Thom Mason knew two things by the time he entered high school. He wanted to be a scientist, and he no longer wanted to play hockey, a sport that’s popular in his native Nova Scotia but also one that can do its share of physical damage. Mason recalled how he lost a tooth and a teammate lost an eye.
“Which is more or less what I wound up doing,” recalled Mason, now the director of Los Alamos National Laboratory. “It never occurred to me to do anything else.”
Mason’s obsession with the field — coupled with what friends say is a disarming ability to win converts on subjects that have little to do with physics’ inner workings — has led him to one of the toughest, most high-profile jobs within the U.S. nuclear weapons complex. About to enter his third year as the lab’s head and president of Triad National Security LLC, Mason and Los Alamos are at a key juncture as the lab gets closer to the controversial production of plutonium pits, the softball-sized cores that trigger nuclear warheads.
Mason, 56, acknowledges many in the area don’t approve of the nuclear weapons program at Los Alamos, let alone plans to produce 30 pits by 2026, with the ability to surge to 80. But he also says it’s important for people to understand that modernizing the nation’s nuclear stockpile does not necessarily mean expanding it.
He said he believes strongly that aging nuclear components, including pits, must be replaced to keep the weapons safe and effective as a deterrent against potential adversaries. Each older warhead is rebuilt, so the overall number doesn’t increase, he said.
“The modernization program is basically taking the weapons systems that form our deterrent … and refreshing them so they can continue to serve as that ultimate guarantor of our security,” Mason said.

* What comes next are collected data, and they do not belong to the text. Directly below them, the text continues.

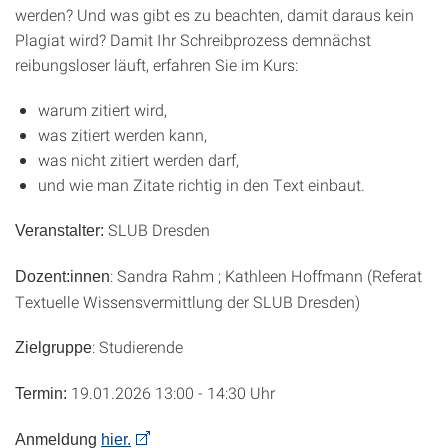
werden? Und was gibt es zu beachten, damit daraus kein
Plagiat wird? Damit Ihr Schreibprozess demnächst
reibungsloser läuft, erfahren Sie im Kurs:
warum zitiert wird,
was zitiert werden kann,
was nicht zitiert werden darf,
und wie man Zitate richtig in den Text einbaut.
SLUB Dresden
Veranstalter:
: Sandra Rahm ; Kathleen Hoffmann (Referat
Dozent:innen
Textuelle Wissensvermittlung der SLUB Dresden)
: Studierende
Zielgruppe
19.01.2026 13:00 - 14:30 Uhr
Termin:
Anmeldung
hier.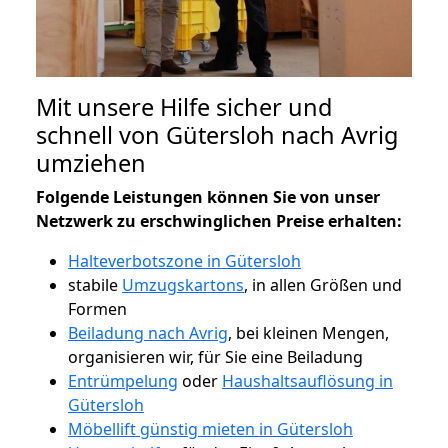
Mit unsere Hilfe sicher und
schnell von Gütersloh nach Avrig
umziehen
Folgende Leistungen können Sie von unser
Netzwerk zu erschwinglichen Preise erhalten:
Halteverbotszone in Gütersloh
stabile
Umzugskartons
, in allen Größen und
Formen
Beiladung nach Avrig
, bei kleinen Mengen,
organisieren wir, für Sie eine Beiladung
Entrümpelung
oder
Haushaltsauflösung in
Gütersloh
Möbellift günstig mieten in Gütersloh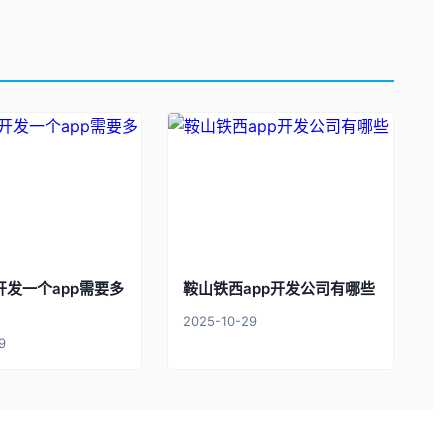
开发一个app需要多
鞍山铁西app开发公司有哪些
2025-10-29
9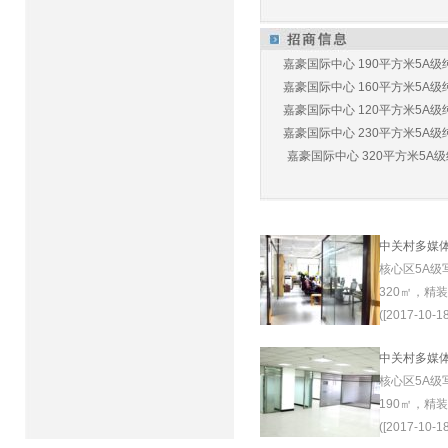
嘉豪国际中心 190平方米5A级纯
嘉豪国际中心 160平方米5A级纯
嘉豪国际中心 120平方米5A级纯
嘉豪国际中心 230平方米5A级纯
嘉豪国际中心 320平方米5A级纯
中关村多媒
核心区5A级
320㎡，精
([2017-10-18
中关村多媒
核心区5A级
190㎡，精
([2017-10-18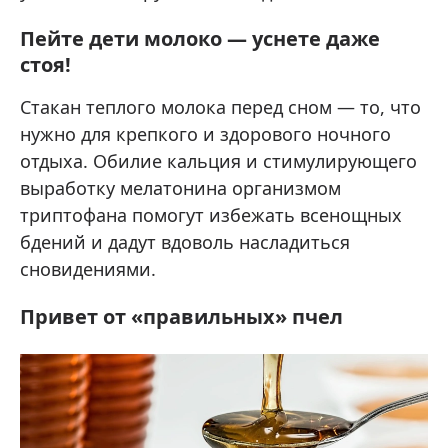
Пейте дети молоко — уснете даже
стоя!
Стакан теплого молока перед сном — то, что
нужно для крепкого и здорового ночного
отдыха. Обилие кальция и стимулирующего
выработку мелатонина организмом
триптофана помогут избежать всенощных
бдений и дадут вдоволь насладиться
сновидениями.
Привет от «правильных» пчел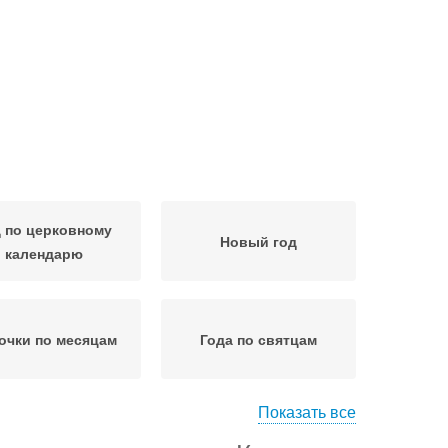
 по церковному
Новый год
календарю
очки по месяцам
Года по святцам
Показать все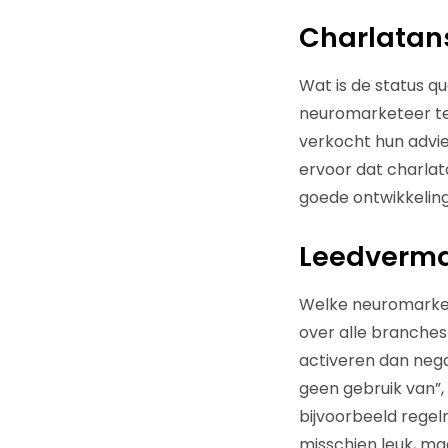
Charlatans
Wat is de status 
neuromarketeer te
verkocht hun advie
ervoor dat charlata
goede ontwikkeling
Leedverma
Welke neuromarketi
over alle branches
activeren dan nega
geen gebruik van”, 
bijvoorbeeld rege
misschien leuk, ma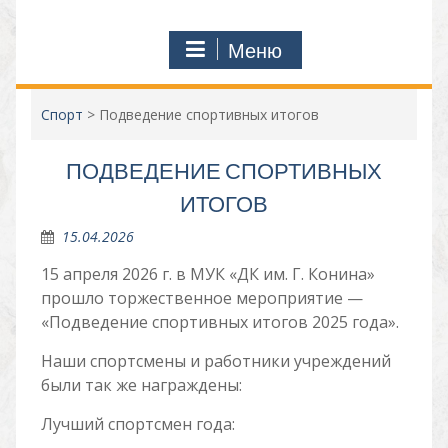
Меню
Спорт
>
Подведение спортивных итогов
ПОДВЕДЕНИЕ СПОРТИВНЫХ
ИТОГОВ
15.04.2026
15 апреля 2026 г. в МУК «ДК им. Г. Конина»
прошло торжественное мероприятие —
«Подведение спортивных итогов 2025 года».
Наши спортсмены и работники учреждений
были так же награждены:
Лучший спортсмен года: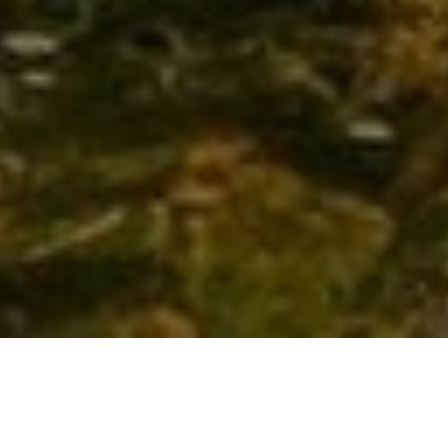
UNSER QUALITÄTS-VERSPRECHEN FÜR
IHR PROJEKT – VO
M
BAD
Ü
BER
HEIZUNG
BIS HAUSTECHNIK
Verlässlichkeit
Umfassende und individuelle Beratung durch
Experten
Kompetenz
Kompetente Begleitung vom ersten Gespräch bis zur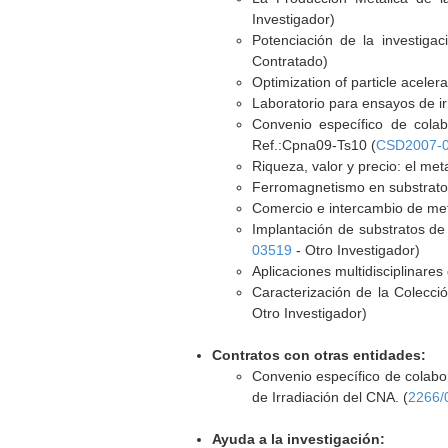
Investigador)
Potenciación de la investiga
Contratado)
Optimization of particle acelera
Laboratorio para ensayos de i
Convenio específico de colab
Ref.:Cpna09-Ts10 (
CSD2007-0
Riqueza, valor y precio: el met
Ferromagnetismo en substratos
Comercio e intercambio de metal
Implantación de substratos de
03519
- Otro Investigador)
Aplicaciones multidisciplinares
Caracterización de la Colecció
Otro Investigador)
Contratos con otras entidades:
Convenio específico de colabor
de Irradiación del CNA. (
2266/
Ayuda a la investigación: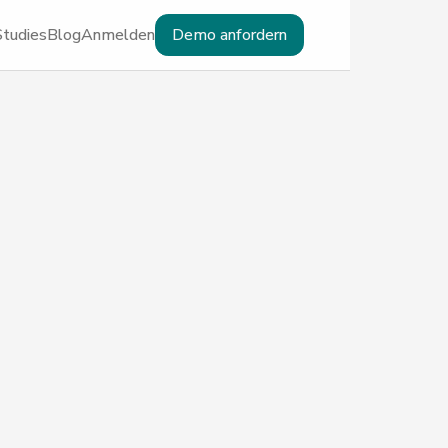
Studies
Blog
Anmelden
Demo anfordern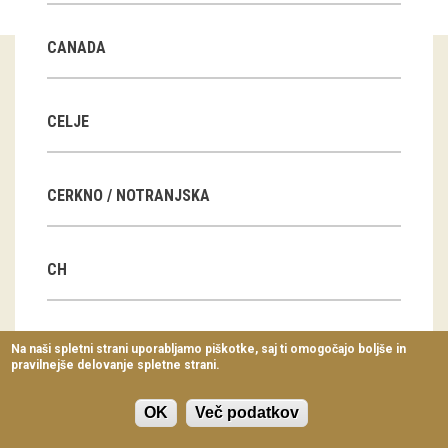
Virtualni sprehodi
CANADA
Razstavni projekti
Napovednik
CELJE
Arhiv razstav
CERKNO / NOTRANJSKA
dogodki
Koledar dogodkov
CH
Prireditve
Predavanja
CN
Na naši spletni strani uporabljamo piškotke, saj ti omogočajo boljše in
pravilnejše delovanje spletne strani.
Delavnice
Vodeni ogledi
OK
Več podatkov
CZ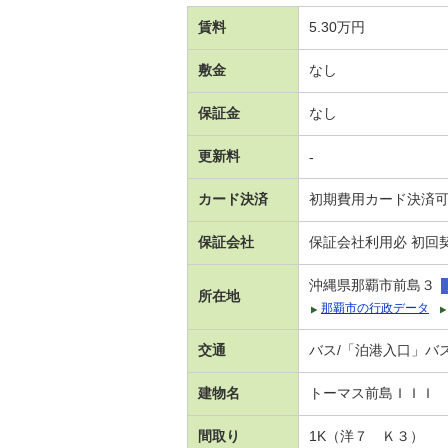
賃料
5.30万円
敷金
なし
保証金
なし
更新料
-
カード決済
初期費用カード決済
保証会社
保証会社利用必 初回契
沖縄県那覇市前島３
所在地
那覇市の行政データ
交通
バス/「泊港入口」バス
建物名
トーマス前島ＩＩＩ
間取り
1K（洋７ Ｋ３）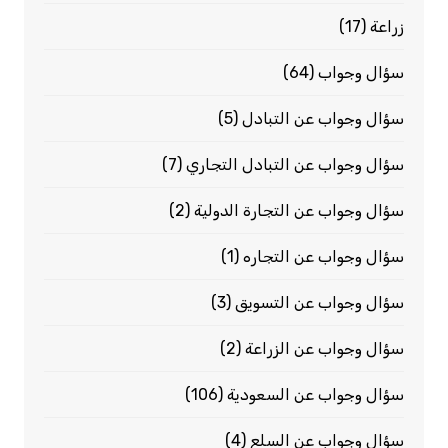
زراعة
(17)
سؤال وجواب
(64)
سؤال وجواب عن التبادل
(5)
سؤال وجواب عن التبادل التجاري
(7)
سؤال وجواب عن التجارة الدولية
(2)
سؤال وجواب عن التجاره
(1)
سؤال وجواب عن التسويق
(3)
سؤال وجواب عن الزراعة
(2)
سؤال وجواب عن السعودية
(106)
سؤال وجواب عن السلع
(4)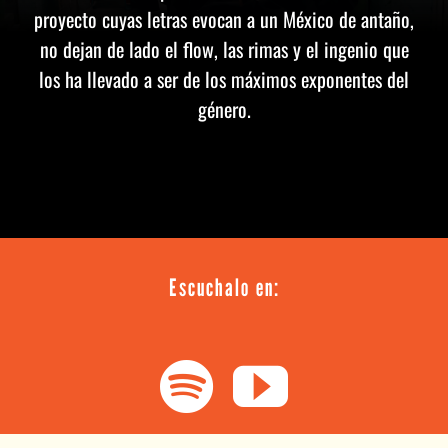
proyecto cuyas letras evocan a un México de antaño,
no dejan de lado el flow, las rimas y el ingenio que
los ha llevado a ser de los máximos exponentes del
género.
Escuchalo en: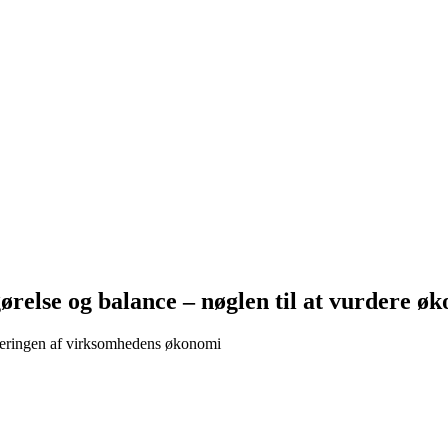
else og balance – nøglen til at vurdere ø
rderingen af virksomhedens økonomi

Mason’s calm, almost matter-of-fact reasoning, however, doesn’t quell what remains a fierce debate. Some argue the military should use the thousands of leftover pits produced at the now-defunct Rocky Flats site in Colorado during the Cold War. A 2019 report released by the National Science Foundation suggests the pits have a shelf life of roughly 100 years.
But Mason contends that the pits’ properties can change over time, which means a 40-year-old device may not be the same as one that is brand new.
“The current stockpile was deployed in the ’80s, and it’s getting old,” Mason said. “You have some components like the plutonium pits that are radioactive, and that means they generate heat. So stuff wears out.”